Many of the images I’ve seen as I’ve worked with younger photographers leave me wondering exactly what they want me to be looking at. The subject is unclear. A sea of faces in a crowd, everyone wearing the same clothes, the same expression, and looking the same way, won’t likely elicit a response from me. Where do you want me to look? What’s interesting here? But give one of those faces a different expression, or give one person different clothes, and by those contrasts you’ve given me something to consider. Now I know what you’re showing me.

Contrast done well can also help carry the meaning in an image. It can help establish or comment on an idea. Photographers exploring the fine art nude genre have used this to good effect for decades. When you put a light-skinned nude woman among large black rocks or towering cacti, you are pointing out certain qualities of the female form by showing us what it is not. The woman’s skin seems lighter by being surrounded by the dark rocks. It seems softer, her form more sensual, her curves more organic, and in contrast to the cacti, she seems more vulnerable.

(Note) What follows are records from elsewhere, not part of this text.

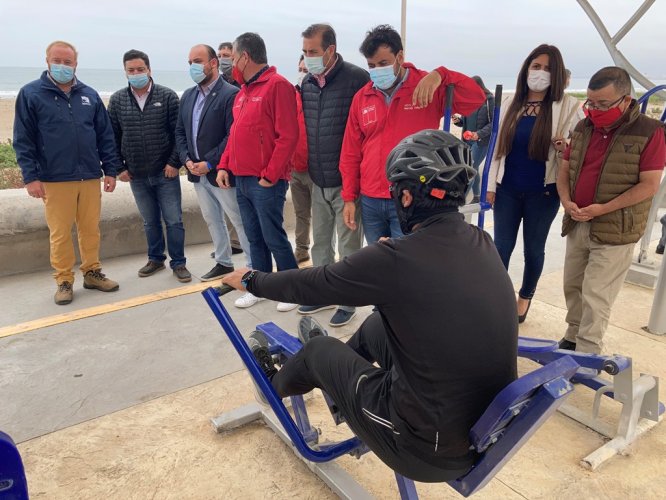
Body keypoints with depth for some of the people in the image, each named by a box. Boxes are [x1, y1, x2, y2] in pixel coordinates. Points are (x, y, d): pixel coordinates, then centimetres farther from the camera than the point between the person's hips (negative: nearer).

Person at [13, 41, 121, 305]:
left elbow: (105, 136, 11)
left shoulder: (89, 95, 9)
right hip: (54, 179, -2)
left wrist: (110, 170, 6)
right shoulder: (30, 94, 1)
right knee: (60, 233, 4)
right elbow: (23, 140, -2)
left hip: (90, 177, 3)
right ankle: (64, 281, 16)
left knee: (91, 229, 10)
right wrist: (30, 177, -8)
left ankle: (92, 272, 25)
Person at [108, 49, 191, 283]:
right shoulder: (117, 100, 4)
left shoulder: (167, 96, -3)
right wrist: (119, 167, 2)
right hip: (136, 175, 3)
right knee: (150, 221, 14)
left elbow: (178, 132, -4)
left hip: (166, 172, -2)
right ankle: (156, 258, 29)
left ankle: (178, 263, 14)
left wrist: (174, 162, -10)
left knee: (173, 220, 1)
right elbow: (113, 137, 7)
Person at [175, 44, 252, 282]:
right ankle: (223, 263, 31)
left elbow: (233, 136, -19)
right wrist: (187, 160, -2)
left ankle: (255, 266, 13)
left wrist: (208, 163, -19)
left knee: (240, 221, 1)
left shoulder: (230, 94, -13)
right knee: (212, 220, 17)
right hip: (197, 172, 8)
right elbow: (180, 132, 14)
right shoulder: (188, 96, 12)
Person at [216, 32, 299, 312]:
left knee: (273, 237, -1)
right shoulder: (243, 91, 16)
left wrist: (270, 175, -17)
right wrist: (224, 166, 10)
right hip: (241, 179, 8)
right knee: (254, 237, 13)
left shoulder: (277, 85, -10)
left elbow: (288, 136, -17)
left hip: (265, 182, -8)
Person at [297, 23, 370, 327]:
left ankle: (348, 302, 21)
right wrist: (306, 166, 15)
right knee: (320, 243, 17)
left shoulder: (357, 80, -13)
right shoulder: (307, 83, 7)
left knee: (349, 247, 6)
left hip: (346, 182, -6)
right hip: (318, 182, 7)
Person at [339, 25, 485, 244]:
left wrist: (440, 75, -28)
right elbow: (351, 154, 10)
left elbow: (477, 98, -16)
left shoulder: (429, 88, -4)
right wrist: (349, 198, 8)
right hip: (370, 202, 4)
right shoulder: (362, 98, 7)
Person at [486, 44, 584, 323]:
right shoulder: (511, 104, 4)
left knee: (533, 248, 12)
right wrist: (492, 184, 5)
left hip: (543, 192, -2)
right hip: (507, 189, 2)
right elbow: (499, 145, 7)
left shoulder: (568, 106, -5)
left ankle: (525, 297, 33)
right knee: (501, 246, 7)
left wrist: (566, 148, -24)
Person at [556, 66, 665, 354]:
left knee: (595, 296, -3)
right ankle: (574, 336, 33)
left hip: (615, 230, -6)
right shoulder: (583, 128, 7)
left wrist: (602, 209, -21)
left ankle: (586, 355, 8)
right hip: (577, 225, 6)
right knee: (572, 286, 14)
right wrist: (567, 202, -8)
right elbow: (564, 170, 11)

Because contrast focuses our attention on difference, it can be used to raise questions and point to incongruences that we find amusing, or heartbreaking. Elliott Erwitt, whom I have long held up as one of my favourite photographers of this century, is a master of using juxtaposition to create something like a visual pun or gag. Naked painters at their easels painting a fully dressed model, for example. An art gallery in which a single woman admires a painting of a fully dressed woman, while a dozen men stand ogling a painting of a naked woman. A small dog dwarfed by the legs of a dog so large we can see nothing but those legs.